* [Collected data]:
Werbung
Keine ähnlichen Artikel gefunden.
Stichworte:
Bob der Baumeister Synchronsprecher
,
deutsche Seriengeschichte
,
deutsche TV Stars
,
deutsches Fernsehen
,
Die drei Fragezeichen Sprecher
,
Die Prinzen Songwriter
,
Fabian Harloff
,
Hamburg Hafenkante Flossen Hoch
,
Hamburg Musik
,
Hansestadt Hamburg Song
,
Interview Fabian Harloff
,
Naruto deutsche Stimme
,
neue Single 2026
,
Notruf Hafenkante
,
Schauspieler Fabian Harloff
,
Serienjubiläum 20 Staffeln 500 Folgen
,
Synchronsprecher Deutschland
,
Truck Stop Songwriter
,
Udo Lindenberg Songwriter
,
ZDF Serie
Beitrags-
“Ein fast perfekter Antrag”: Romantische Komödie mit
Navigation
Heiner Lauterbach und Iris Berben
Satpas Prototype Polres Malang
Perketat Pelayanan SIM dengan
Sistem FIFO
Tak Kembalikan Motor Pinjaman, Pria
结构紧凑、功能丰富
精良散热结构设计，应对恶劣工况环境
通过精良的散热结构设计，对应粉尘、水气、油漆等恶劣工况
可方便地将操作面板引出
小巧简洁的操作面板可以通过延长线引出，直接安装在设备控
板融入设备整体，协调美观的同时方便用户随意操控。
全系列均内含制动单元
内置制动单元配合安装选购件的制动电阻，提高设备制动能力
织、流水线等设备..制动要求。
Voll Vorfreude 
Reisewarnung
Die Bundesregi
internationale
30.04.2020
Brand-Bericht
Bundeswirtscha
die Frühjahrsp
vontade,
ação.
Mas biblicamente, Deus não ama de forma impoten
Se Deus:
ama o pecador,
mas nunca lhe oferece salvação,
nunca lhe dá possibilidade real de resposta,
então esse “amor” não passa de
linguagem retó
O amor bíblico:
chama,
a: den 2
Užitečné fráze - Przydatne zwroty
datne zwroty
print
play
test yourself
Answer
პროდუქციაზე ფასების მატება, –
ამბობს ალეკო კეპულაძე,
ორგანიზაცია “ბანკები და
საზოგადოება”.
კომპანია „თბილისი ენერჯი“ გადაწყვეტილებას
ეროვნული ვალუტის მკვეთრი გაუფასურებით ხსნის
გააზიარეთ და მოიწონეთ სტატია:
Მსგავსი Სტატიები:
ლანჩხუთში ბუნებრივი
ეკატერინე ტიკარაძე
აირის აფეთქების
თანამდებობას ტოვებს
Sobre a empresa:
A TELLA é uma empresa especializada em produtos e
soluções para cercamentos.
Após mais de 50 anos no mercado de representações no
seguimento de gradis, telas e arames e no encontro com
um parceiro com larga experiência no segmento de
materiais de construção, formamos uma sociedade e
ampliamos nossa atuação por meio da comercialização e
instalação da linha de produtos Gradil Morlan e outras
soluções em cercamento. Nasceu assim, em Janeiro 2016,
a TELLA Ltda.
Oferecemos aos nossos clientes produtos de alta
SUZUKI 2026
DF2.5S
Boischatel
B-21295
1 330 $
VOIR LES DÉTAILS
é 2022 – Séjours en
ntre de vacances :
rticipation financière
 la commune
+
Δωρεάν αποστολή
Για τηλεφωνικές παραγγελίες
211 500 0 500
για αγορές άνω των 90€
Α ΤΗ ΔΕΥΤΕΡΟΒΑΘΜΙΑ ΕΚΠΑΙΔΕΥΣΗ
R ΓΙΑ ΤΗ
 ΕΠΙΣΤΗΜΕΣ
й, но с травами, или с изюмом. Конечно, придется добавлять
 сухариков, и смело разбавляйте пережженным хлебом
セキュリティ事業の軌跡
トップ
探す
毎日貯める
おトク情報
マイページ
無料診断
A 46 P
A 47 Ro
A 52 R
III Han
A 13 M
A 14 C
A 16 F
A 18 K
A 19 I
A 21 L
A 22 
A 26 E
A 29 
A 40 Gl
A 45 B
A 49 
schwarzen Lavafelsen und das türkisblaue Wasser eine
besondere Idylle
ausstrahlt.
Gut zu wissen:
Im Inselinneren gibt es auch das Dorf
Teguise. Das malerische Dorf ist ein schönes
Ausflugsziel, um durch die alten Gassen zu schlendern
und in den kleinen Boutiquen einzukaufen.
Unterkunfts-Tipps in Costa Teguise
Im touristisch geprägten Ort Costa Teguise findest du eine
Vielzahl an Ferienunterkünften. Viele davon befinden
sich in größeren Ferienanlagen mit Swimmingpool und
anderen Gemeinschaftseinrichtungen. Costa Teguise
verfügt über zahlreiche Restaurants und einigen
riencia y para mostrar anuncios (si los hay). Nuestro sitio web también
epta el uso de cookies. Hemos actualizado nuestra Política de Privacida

* [Your assignment]: Reproduce the stretch of the records from the start through the line containing "Perketat Pelayanan SIM dengan", switching each "Songwriter" to "Komponist" and leaving everything else unchanged.

* [Exercise result]:
Werbung
Keine ähnlichen Artikel gefunden.
Stichworte:
Bob der Baumeister Synchronsprecher
,
deutsche Seriengeschichte
,
deutsche TV Stars
,
deutsches Fernsehen
,
Die drei Fragezeichen Sprecher
,
Die Prinzen Komponist
,
Fabian Harloff
,
Hamburg Hafenkante Flossen Hoch
,
Hamburg Musik
,
Hansestadt Hamburg Song
,
Interview Fabian Harloff
,
Naruto deutsche Stimme
,
neue Single 2026
,
Notruf Hafenkante
,
Schauspieler Fabian Harloff
,
Serienjubiläum 20 Staffeln 500 Folgen
,
Synchronsprecher Deutschland
,
Truck Stop Komponist
,
Udo Lindenberg Komponist
,
ZDF Serie
Beitrags-
“Ein fast perfekter Antrag”: Romantische Komödie mit
Navigation
Heiner Lauterbach und Iris Berben
Satpas Prototype Polres Malang
Perketat Pelayanan SIM dengan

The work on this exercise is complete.